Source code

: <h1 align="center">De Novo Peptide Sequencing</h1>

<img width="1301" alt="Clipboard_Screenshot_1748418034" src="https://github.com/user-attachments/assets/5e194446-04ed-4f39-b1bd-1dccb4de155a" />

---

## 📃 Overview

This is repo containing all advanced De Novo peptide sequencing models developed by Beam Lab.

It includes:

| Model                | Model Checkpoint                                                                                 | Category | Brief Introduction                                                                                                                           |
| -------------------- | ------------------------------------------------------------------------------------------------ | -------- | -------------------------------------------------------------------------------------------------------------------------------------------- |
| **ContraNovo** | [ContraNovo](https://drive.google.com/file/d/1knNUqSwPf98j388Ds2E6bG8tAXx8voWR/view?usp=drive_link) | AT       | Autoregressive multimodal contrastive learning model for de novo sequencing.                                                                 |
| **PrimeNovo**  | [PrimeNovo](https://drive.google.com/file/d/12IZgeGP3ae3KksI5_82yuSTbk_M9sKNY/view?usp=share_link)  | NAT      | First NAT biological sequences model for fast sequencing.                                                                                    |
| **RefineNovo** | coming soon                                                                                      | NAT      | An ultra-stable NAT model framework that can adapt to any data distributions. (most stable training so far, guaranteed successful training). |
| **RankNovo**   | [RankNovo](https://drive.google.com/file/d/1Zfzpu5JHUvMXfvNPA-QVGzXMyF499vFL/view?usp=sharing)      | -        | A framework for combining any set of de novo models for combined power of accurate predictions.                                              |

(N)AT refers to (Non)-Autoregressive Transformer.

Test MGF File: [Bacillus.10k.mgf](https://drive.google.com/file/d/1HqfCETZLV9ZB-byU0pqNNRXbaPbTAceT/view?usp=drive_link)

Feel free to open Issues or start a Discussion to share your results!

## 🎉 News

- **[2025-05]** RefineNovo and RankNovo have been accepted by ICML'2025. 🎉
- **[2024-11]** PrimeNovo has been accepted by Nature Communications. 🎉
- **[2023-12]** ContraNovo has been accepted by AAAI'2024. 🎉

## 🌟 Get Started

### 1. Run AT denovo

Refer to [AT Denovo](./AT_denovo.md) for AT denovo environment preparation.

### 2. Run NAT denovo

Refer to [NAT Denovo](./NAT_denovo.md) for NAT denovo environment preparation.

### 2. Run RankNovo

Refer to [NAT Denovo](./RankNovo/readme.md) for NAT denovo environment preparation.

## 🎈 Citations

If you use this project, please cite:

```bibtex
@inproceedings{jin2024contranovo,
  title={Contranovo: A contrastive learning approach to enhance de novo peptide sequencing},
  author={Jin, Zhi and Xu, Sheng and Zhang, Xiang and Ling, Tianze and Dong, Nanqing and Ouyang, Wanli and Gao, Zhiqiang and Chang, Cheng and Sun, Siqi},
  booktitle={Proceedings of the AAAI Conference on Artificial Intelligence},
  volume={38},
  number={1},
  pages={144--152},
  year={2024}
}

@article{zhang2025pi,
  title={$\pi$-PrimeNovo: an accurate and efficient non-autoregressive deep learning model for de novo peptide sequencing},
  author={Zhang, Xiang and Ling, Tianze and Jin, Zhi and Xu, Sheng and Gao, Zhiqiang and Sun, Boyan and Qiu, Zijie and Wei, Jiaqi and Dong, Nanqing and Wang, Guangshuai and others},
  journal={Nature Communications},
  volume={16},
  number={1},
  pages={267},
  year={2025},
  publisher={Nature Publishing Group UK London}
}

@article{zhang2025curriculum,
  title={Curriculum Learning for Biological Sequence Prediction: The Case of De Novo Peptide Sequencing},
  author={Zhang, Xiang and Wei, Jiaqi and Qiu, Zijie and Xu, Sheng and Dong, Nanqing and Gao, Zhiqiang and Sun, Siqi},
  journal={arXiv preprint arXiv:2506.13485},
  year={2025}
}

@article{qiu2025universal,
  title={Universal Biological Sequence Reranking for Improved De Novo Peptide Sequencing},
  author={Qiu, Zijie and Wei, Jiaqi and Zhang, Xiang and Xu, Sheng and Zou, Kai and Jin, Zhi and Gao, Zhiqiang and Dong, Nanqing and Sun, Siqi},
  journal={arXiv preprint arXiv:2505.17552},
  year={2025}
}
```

============================================================

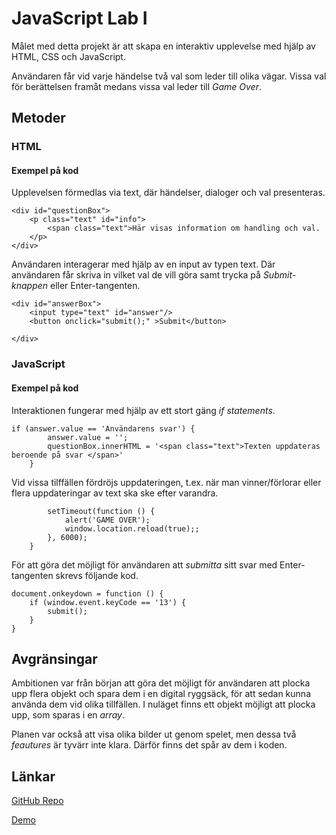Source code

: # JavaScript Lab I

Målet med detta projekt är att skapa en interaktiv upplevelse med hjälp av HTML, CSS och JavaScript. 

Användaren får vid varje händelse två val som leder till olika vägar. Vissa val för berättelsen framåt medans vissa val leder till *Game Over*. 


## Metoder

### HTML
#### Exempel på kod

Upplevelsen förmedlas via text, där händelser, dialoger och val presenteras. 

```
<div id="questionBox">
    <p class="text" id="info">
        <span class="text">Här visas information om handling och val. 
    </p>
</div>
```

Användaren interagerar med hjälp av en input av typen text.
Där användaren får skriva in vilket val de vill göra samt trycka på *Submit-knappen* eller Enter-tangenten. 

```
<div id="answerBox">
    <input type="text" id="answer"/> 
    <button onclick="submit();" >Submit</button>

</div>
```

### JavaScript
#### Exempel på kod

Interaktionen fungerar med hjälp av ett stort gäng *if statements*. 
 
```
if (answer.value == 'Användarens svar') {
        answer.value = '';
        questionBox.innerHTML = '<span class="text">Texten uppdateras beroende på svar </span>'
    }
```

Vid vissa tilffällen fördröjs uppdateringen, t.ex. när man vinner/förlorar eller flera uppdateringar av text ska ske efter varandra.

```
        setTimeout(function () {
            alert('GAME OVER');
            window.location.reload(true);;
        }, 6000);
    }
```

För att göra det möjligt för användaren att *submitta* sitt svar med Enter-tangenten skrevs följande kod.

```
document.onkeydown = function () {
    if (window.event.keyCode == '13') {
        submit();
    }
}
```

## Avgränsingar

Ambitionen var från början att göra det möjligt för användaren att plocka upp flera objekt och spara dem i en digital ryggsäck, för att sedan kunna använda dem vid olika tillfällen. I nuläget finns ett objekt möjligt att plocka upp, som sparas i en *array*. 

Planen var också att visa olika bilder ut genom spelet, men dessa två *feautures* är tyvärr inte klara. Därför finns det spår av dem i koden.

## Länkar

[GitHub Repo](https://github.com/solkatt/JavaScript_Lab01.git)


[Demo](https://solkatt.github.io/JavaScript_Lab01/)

============================================================

> [EXERCISE INSTRUCTIONS]: Locate the word "journal" in the entries, and copy every line where it is found.

> [SOLUTION TO THIS PROBLEM]:
  journal={Nature Communications},
  journal={arXiv preprint arXiv:2506.13485},
  journal={arXiv preprint arXiv:2505.17552},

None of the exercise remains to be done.